LOW-MOLECULAR-WEIGHT HEPARIN (FRAGMIN(TM)) VERSUS HEPARIN FOR ANTICOAGULATION DURING CARDIOPULMONARY BYPASS IN OPEN-HEART-SURGERY, USING A PIG MODEL

Fragmin (TM) and heparin were studied in pigs during 120 min of cardiopulmonary bypass (CPB) and up to 240 min postoperatively, with respect to clotting, bleeding and the effects of protamine.

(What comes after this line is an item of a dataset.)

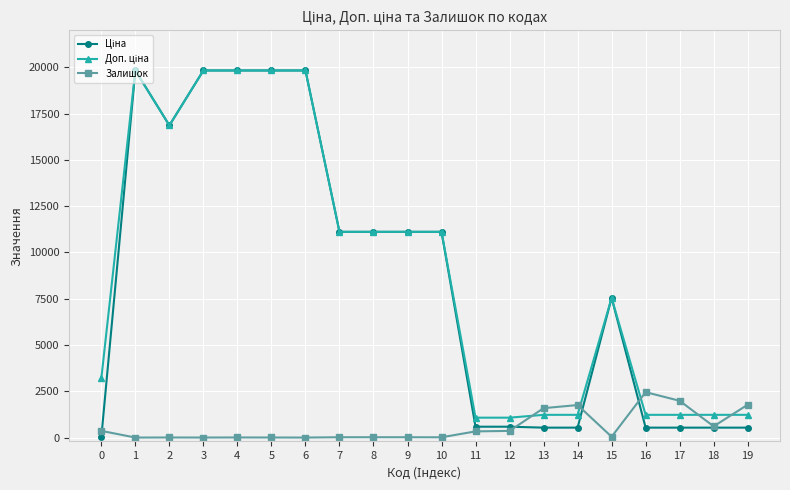

What is the maximum value shown in the chart?

19831.1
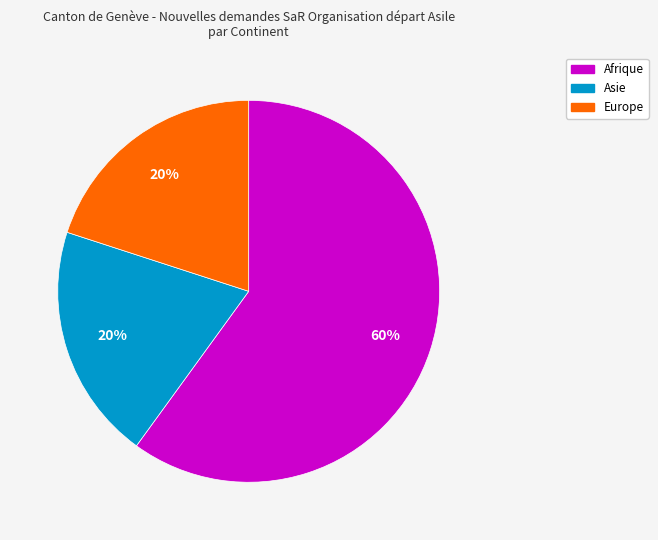

To the nearest percent, what is the difference between the largest and smallest slice percentages?

40%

Thirty-three pigs received bolus injections of 300IU/kg with or without additional dosage during CPB and with or without subsequent protamine sulphate. Doses of Fragmin (TM) 60% higher were necessary to prevent clotting. These had 100% higher anti-FXa levels but about 50% shorter activated coagulation time (ACT) compared with heparin. Anti-FXa increased with cumulative doses of heparin and Fragmin (TM) but ACT and activated partial thromboplastin time (aPTT) did not, indicating a larger loss of thrombin inhibition compared with anti-FXa in both drugs during CPB. Thrombin inhibition was crucial for prevention of clotting. Protamine efficiently normalized ACT in the Fragmin (TM) group but left a residual 20% anti-FXa, which did not increase the bleeding tendency. Fragmin (TM) could adequately be monitored with ACT and would be a safe alternative to heparin in CPB.